• 作業内容:
1) フォーゲラー展の文章によると、フォーゲラーは何年にどこで生まれたか。
2) フォーゲラー展の文章を、末尾の水村美苗の引用の後から書き継げ。

• 文書の抜粋:
-*-*-

明日から、銅版画15点による「ハインリッヒ・フォーゲラー展」を開催します。
ホームページに15点の出品リストと図版を掲載していますが、あまり写りの良い写真ではありません。ホームページ担当のスタッフが来週半ばまで出張で、差し替えは来週後半になります。実物はとても綺麗ですのでご安心ください。
2010年2月23日[火]―3月6日[土]まで会期中無休ですのでぜひご来場ください。
1872年にブレーメンに生まれたフォーゲラーは、1894年にヴォルプスヴェーデに定住し、自然を舞台とした童話のような世界を装飾的に創造します。
その作品は1910(明治43)年に日本にいち早く紹介され、文芸雑誌『白樺』に特集が組まれ、表紙や裏表紙、扉を飾りました。
日本に将来されてからちょうど100年。
ときの忘れものでは、三度目の正直となるか、念願の「ハインリッヒ・フォーゲラー展」です。
フォーゲラーはセガンティーニとともに亭主が若い頃憧れた作家で、いつか展覧会をしたいと密かに思っていました。海外から少しづつ買い集めてきたのですが、いかんせん貧乏画廊の悲しさ、個展を開くに足るほどの点数は集まらない。
ですから2006年と2007年に開いた二回の展覧会もフォーゲラーとその仲間や、同時代の作家たちとのアンソロジーでした。
敬愛する北川太一先生(高村光太郎記念会)の口癖は、
「いいものは必ずいつか評価される、なんてのは嘘です。ほっとけば全て忘れ去られてしまう。誰かがその価値を評価し次の時代に伝えていく努力をしなければなりません。」
「この世には時の流れが公平な判断をもたらす前に消えてしまうものがいくらでもある。」(水村美苗、『辻邦生・水村美苗 手紙、栞を添えて』より)

-*-*-

• 記録データ:
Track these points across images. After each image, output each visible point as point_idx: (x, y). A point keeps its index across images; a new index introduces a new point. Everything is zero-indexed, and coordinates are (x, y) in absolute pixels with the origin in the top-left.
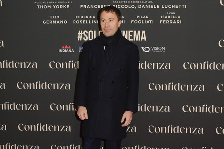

-*-*-

• 解答一覧:
1) 1872年にブレーメンで生まれた。

2)
私たち画商は自らの生い立ちが育んでくれた価値観の中で美しいと思ったものを、誰よりも先に買い、値段をつけ、売ることが商売の原点です。いくつになっても学ぶことは必要ですが、感動もしない今流行りの作品を追いかける気はありません。
いつかはフォーゲラーだけで個展をーそれも代表作を網羅したーと夢想はしていたのですが、その願いが通じたのか、昨年のある日、あるコレクターからメールが送られてきました。
<熱心にフォーゲラーを蒐集してきたこと、作品を手放す気になったこと>などが綴られていました。
日本にもこれだけ素晴らしいコレクションがあったことに感動もし、ありがたいことだと感謝しました。
出品リストをご覧いただければ一目瞭然、このコレクターの目の高さがわかります。
しかも価格はどなたでも手にすることのできるリーズナブルな価格を設定できました。
こんなチャンスは二度とない!!!
ぜひフォーゲラーファンの皆さんも、初めて知る方も、この機会にコレクションしてください。

フォーゲラー「いばら姫」

「春のメルヘン」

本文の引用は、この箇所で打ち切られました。